Could you copy the records below exactly, keeping none of the images?
****
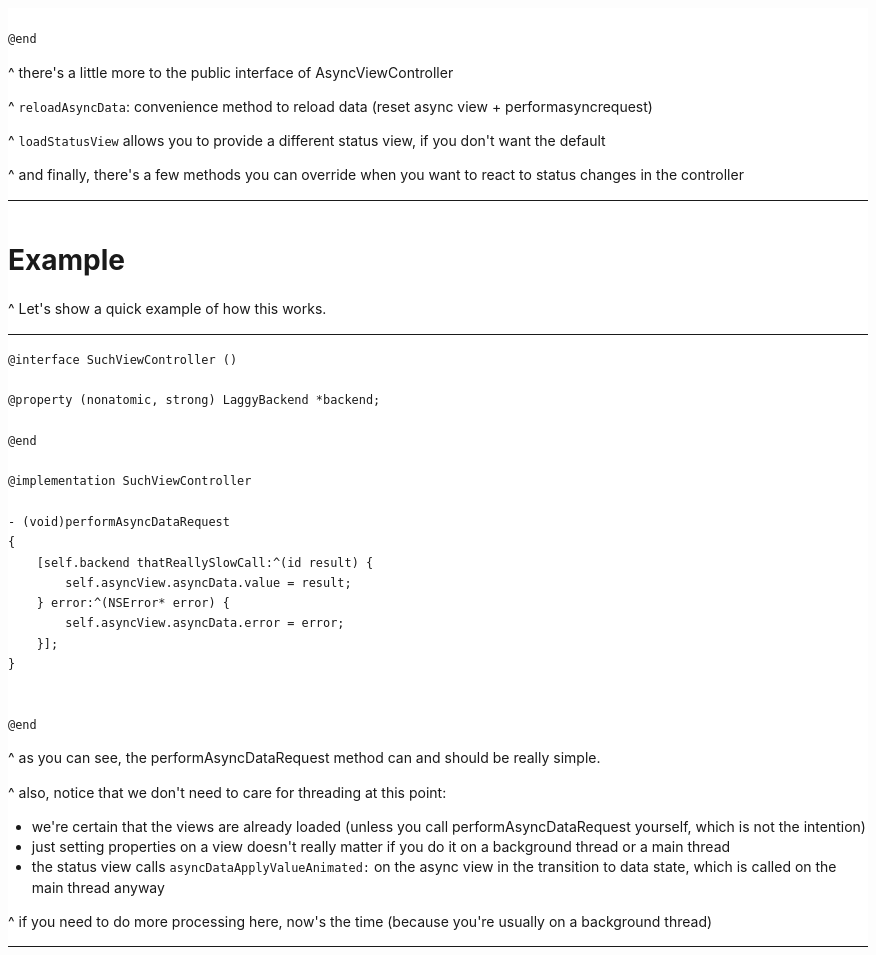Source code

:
 ```objc

@end
```

^ there's a little more to the public interface of AsyncViewController

^ `reloadAsyncData`: convenience method to reload data (reset async view + performasyncrequest)

^ `loadStatusView` allows you to provide a different status view, if you don't want the default

^ and finally, there's a few methods you can override when you want to react to status changes in the controller

---

# Example

^ Let's show a quick example of how this works.

---

```objc
@interface SuchViewController ()

@property (nonatomic, strong) LaggyBackend *backend;

@end

@implementation SuchViewController

- (void)performAsyncDataRequest
{
    [self.backend thatReallySlowCall:^(id result) {
        self.asyncView.asyncData.value = result;
    } error:^(NSError* error) {
        self.asyncView.asyncData.error = error;
    }];
}


@end
```

^ as you can see, the performAsyncDataRequest method can and should be really simple.

^ also, notice that we don't need to care for threading at this point:
- we're certain that the views are already loaded (unless you call performAsyncDataRequest yourself, which is not the intention)
- just setting properties on a view doesn't really matter if you do it on a background thread or a main thread
- the status view calls `asyncDataApplyValueAnimated:` on the async view in the transition to data state, which is called on the main thread anyway

^ if you need to do more processing here, now's the time (because you're usually on a background thread)

---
****
(Your response)
Source code

:
 ```objc

@end
```

^ there's a little more to the public interface of AsyncViewController

^ `reloadAsyncData`: convenience method to reload data (reset async view + performasyncrequest)

^ `loadStatusView` allows you to provide a different status view, if you don't want the default

^ and finally, there's a few methods you can override when you want to react to status changes in the controller

---

# Example

^ Let's show a quick example of how this works.

---

```objc
@interface SuchViewController ()

@property (nonatomic, strong) LaggyBackend *backend;

@end

@implementation SuchViewController

- (void)performAsyncDataRequest
{
    [self.backend thatReallySlowCall:^(id result) {
        self.asyncView.asyncData.value = result;
    } error:^(NSError* error) {
        self.asyncView.asyncData.error = error;
    }];
}


@end
```

^ as you can see, the performAsyncDataRequest method can and should be really simple.

^ also, notice that we don't need to care for threading at this point:
- we're certain that the views are already loaded (unless you call performAsyncDataRequest yourself, which is not the intention)
- just setting properties on a view doesn't really matter if you do it on a background thread or a main thread
- the status view calls `asyncDataApplyValueAnimated:` on the async view in the transition to data state, which is called on the main thread anyway

^ if you need to do more processing here, now's the time (because you're usually on a background thread)

---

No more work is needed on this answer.